In the mid-1990s New Zealanders adopted electoral rules the country hoped would end the tyranny of what Lord Hailsham once called the "elected dictatorship" of single-party majority government. And yet, a quarter century later, we are staring down the barrel of just that.
In the New Zealand Parliament, which typically numbers 120 MPs, the threshold for this political grail is 61 seats.
That's significant because in parliamentary democracies single-party majority governments are powerful beasts, able to wield executive and legislative power without recourse to coalition or compromise with other parties.
Moreover, when the constitutional constraints on the (mis)use of executive authority are pretty feeble — as is the case here, with our dispersed constitution, limited scope of judicial review and unicameral legislature — such administrations have a propensity to go rogue.
Governments behaving badly
During the 1980s and 1990s, governments of both the centre-left and centre-right displayed stunning levels of executive arrogance: routinely ignoring pre-election commitments, embarking on structural reforms without mandates, and making a virtue of taking "hard" decisions that enriched some and made life miserable for many.
So in 1993 voters changed the rules, ditching the old first-past-the-post (FPP) system, which regularly delivered outsized parliamentary majorities to either Labour or National, in favour of mixed member proportional representation (MMP).
Under the new system, providing a party wins at least 5 per cent of the vote or one constituency seat (either Māori or general), its share of parliamentary seats is in more or less direct proportion to its support among voters.
That "more or less" is important.
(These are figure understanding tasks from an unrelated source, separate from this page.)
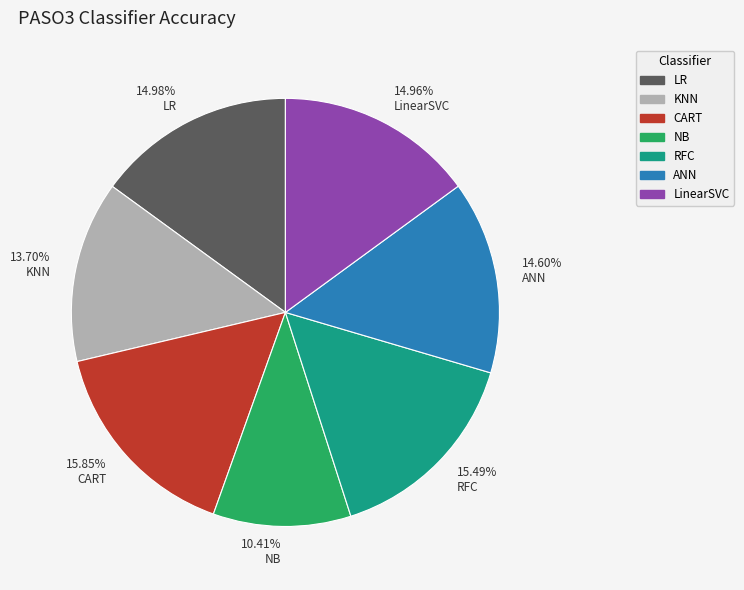

Between 10.41% NB and 14.96% LinearSVC, which is larger?

14.96% LinearSVC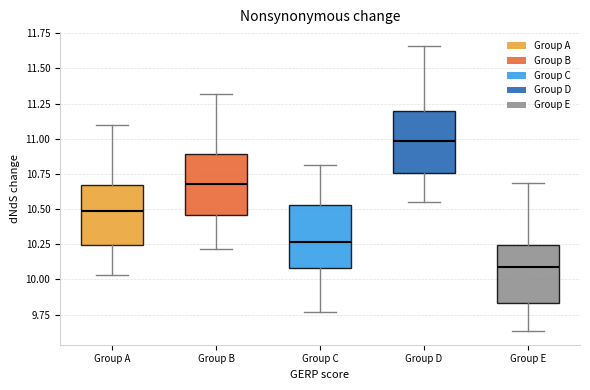

Reading left to right, read every box against the y-axis: the position of its median line, the range the box covers, and the ends of its whiskers. The values are not printed on the chart, so give them approximately, as read against the axis.

Group A: median 10.50, box 10.25 to 10.65, whiskers 10.05 to 11.10
Group B: median 10.70, box 10.45 to 10.90, whiskers 10.20 to 11.30
Group C: median 10.25, box 10.10 to 10.55, whiskers 9.75 to 10.80
Group D: median 11.00, box 10.75 to 11.20, whiskers 10.55 to 11.65
Group E: median 10.10, box 9.85 to 10.25, whiskers 9.65 to 10.70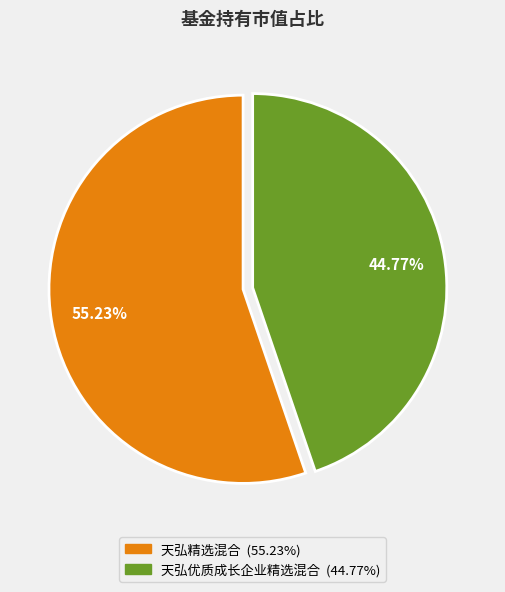

To the nearest percent, what is the difference between the 天弘精选混合 and 天弘优质成长企业精选混合 slice percentages?

10%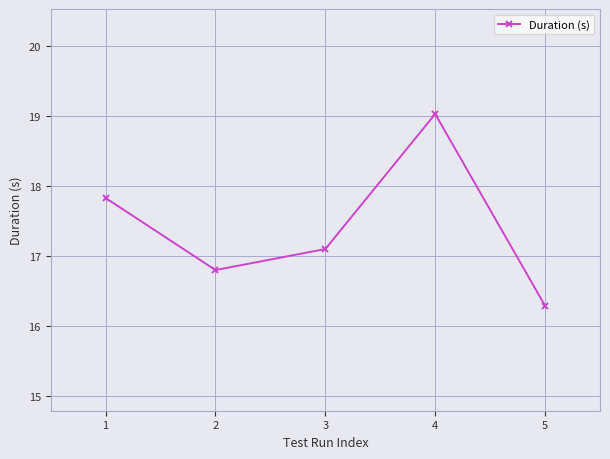

What is the value of the 2nd point from the left?

16.8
Depending on how many votes go to parties that fail to clear the threshold, a major party can win slightly less than a majority of the vote but still control a parliamentary majority.
For instance, last week's 1 NEWS Colmar Brunton poll had Labour securing 62 seats on the basis of 48 per cent support. That's because the same poll showed a combined 7 per cent support for parties that would not make it into Parliament.
The eight seats represented by that so-called "wasted vote" would effectively be shared pro rata between the elected parties: Labour would pick up four, giving the party a majority.
Would Labour form a coalition anyway?
There has not been a reputable poll since March that does not put Labour in a position to govern alone. For some, and not just those on the political right, this is a concern. New Zealanders have become accustomed to power sharing rather than the power hoarding that is the hallmark of single-party majority, winner-takes-all government.
But are we necessarily staring back to the future? If Jacinda Ardern wakes up on October 18 (or when the official results are announced on November 6) with a parliamentary majority, what might she do?
The cautious approach (and the Prime Minister is nothing if not cautious) would be to form an arrangement with another party. For one thing, it is useful to have someone else to blame when things go wrong (as they will).
Also, Ardern knows the support she and her party currently enjoy is unlikely to last for the next three (let alone six or nine) years. Voters shop around. The last time a party won an election with a majority of the vote was in 1951.
Labour has never won more than 41.5 per cent of the vote under MMP. To become the natural party of government it will need allies for those times when its vote falls beneath what is required to govern alone.
The temptation to go it alone
The other option is to go full retro: throw off the handbrake of current coalition partner New Zealand First, put aside the Greens (assuming they make it back in) and go it alone.
That would be tempting: no need to share scarce executive slots, plus the ability to legislate unimpeded by the moderating constraints of multi-party government.
Across all eight MMP elections the average vote share of the highest-polling party has been 42 per cent. But that figure is climbing. In the first four elections it was 39 per cent, but across the next four it rose to 46 per cent. Under MMP, that is getting very close to winner-takes-all territory.
In that sense, New Zealand has been flirting with a return to elected dictatorships since 2008. The go-it-alone option might not be the outlier it seems.
There is no MMP commandment that "thou shalt not have single-party majority governments". Electoral systems translate votes into seats in the legislature. If a single-party majority government takes office next month it will do so because a near or clear majority of voters wanted one (unlike the last one in 1993, which was chosen by 35% of voters).
Underneath this lies the question of how executive power is constrained. Having changed the system to end a tradition of elected dictatorship, New Zealand may have to admit that the question has not yet been properly answered.
Richard Shaw is a Professor of Politics at Massey University.